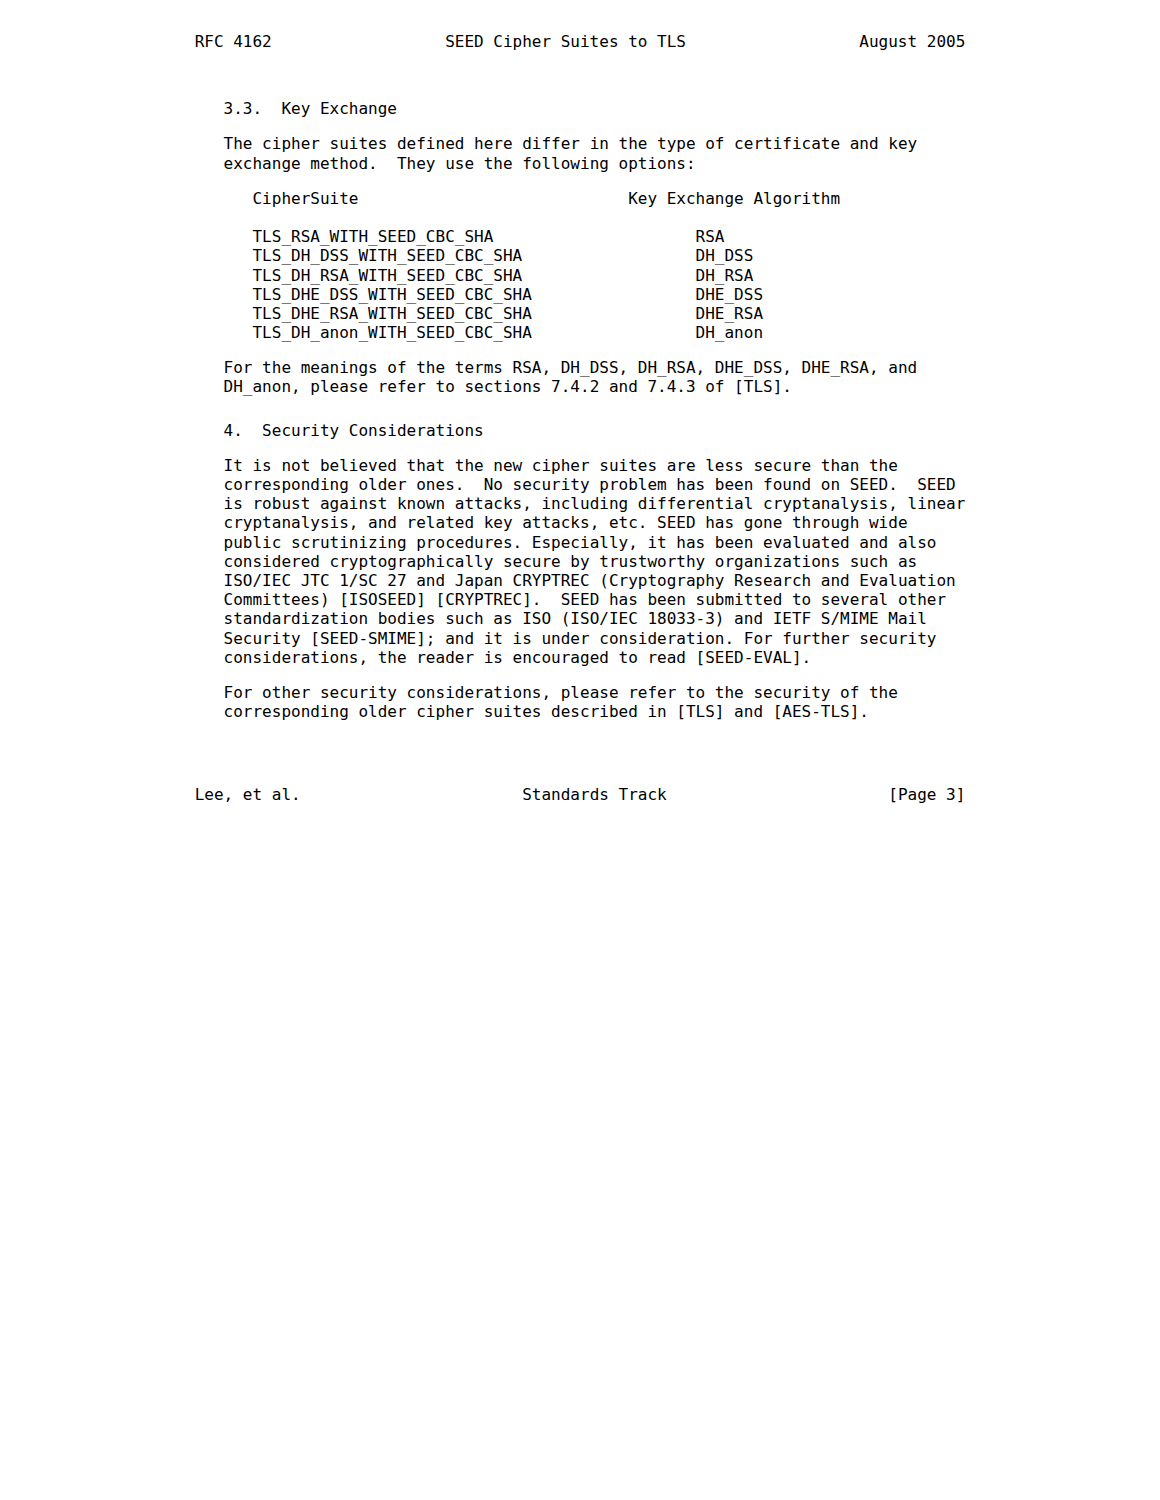RFC 4162 SEED Cipher Suites to TLS August 2005
3.3. Key Exchange
The cipher suites defined here differ in the type of certificate and key exchange method. They use the following options:
   CipherSuite                            Key Exchange Algorithm

   TLS_RSA_WITH_SEED_CBC_SHA                     RSA
   TLS_DH_DSS_WITH_SEED_CBC_SHA                  DH_DSS
   TLS_DH_RSA_WITH_SEED_CBC_SHA                  DH_RSA
   TLS_DHE_DSS_WITH_SEED_CBC_SHA                 DHE_DSS
   TLS_DHE_RSA_WITH_SEED_CBC_SHA                 DHE_RSA
   TLS_DH_anon_WITH_SEED_CBC_SHA                 DH_anon
For the meanings of the terms RSA, DH_DSS, DH_RSA, DHE_DSS, DHE_RSA, and DH_anon, please refer to sections 7.4.2 and 7.4.3 of [TLS].
4. Security Considerations
It is not believed that the new cipher suites are less secure than the corresponding older ones. No security problem has been found on SEED. SEED is robust against known attacks, including differential cryptanalysis, linear cryptanalysis, and related key attacks, etc. SEED has gone through wide public scrutinizing procedures. Especially, it has been evaluated and also considered cryptographically secure by trustworthy organizations such as ISO/IEC JTC 1/SC 27 and Japan CRYPTREC (Cryptography Research and Evaluation Committees) [ISOSEED] [CRYPTREC]. SEED has been submitted to several other standardization bodies such as ISO (ISO/IEC 18033-3) and IETF S/MIME Mail Security [SEED-SMIME]; and it is under consideration. For further security considerations, the reader is encouraged to read [SEED-EVAL].
For other security considerations, please refer to the security of the corresponding older cipher suites described in [TLS] and [AES-TLS].
Lee, et al. Standards Track [Page 3]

**YOUR GOAL**.
Could you repeat all of the data exactly, minus the pictures?

**RESULT**.
RFC 4162 SEED Cipher Suites to TLS August 2005
3.3. Key Exchange
The cipher suites defined here differ in the type of certificate and key exchange method. They use the following options:
   CipherSuite                            Key Exchange Algorithm

   TLS_RSA_WITH_SEED_CBC_SHA                     RSA
   TLS_DH_DSS_WITH_SEED_CBC_SHA                  DH_DSS
   TLS_DH_RSA_WITH_SEED_CBC_SHA                  DH_RSA
   TLS_DHE_DSS_WITH_SEED_CBC_SHA                 DHE_DSS
   TLS_DHE_RSA_WITH_SEED_CBC_SHA                 DHE_RSA
   TLS_DH_anon_WITH_SEED_CBC_SHA                 DH_anon
For the meanings of the terms RSA, DH_DSS, DH_RSA, DHE_DSS, DHE_RSA, and DH_anon, please refer to sections 7.4.2 and 7.4.3 of [TLS].
4. Security Considerations
It is not believed that the new cipher suites are less secure than the corresponding older ones. No security problem has been found on SEED. SEED is robust against known attacks, including differential cryptanalysis, linear cryptanalysis, and related key attacks, etc. SEED has gone through wide public scrutinizing procedures. Especially, it has been evaluated and also considered cryptographically secure by trustworthy organizations such as ISO/IEC JTC 1/SC 27 and Japan CRYPTREC (Cryptography Research and Evaluation Committees) [ISOSEED] [CRYPTREC]. SEED has been submitted to several other standardization bodies such as ISO (ISO/IEC 18033-3) and IETF S/MIME Mail Security [SEED-SMIME]; and it is under consideration. For further security considerations, the reader is encouraged to read [SEED-EVAL].
For other security considerations, please refer to the security of the corresponding older cipher suites described in [TLS] and [AES-TLS].
Lee, et al. Standards Track [Page 3]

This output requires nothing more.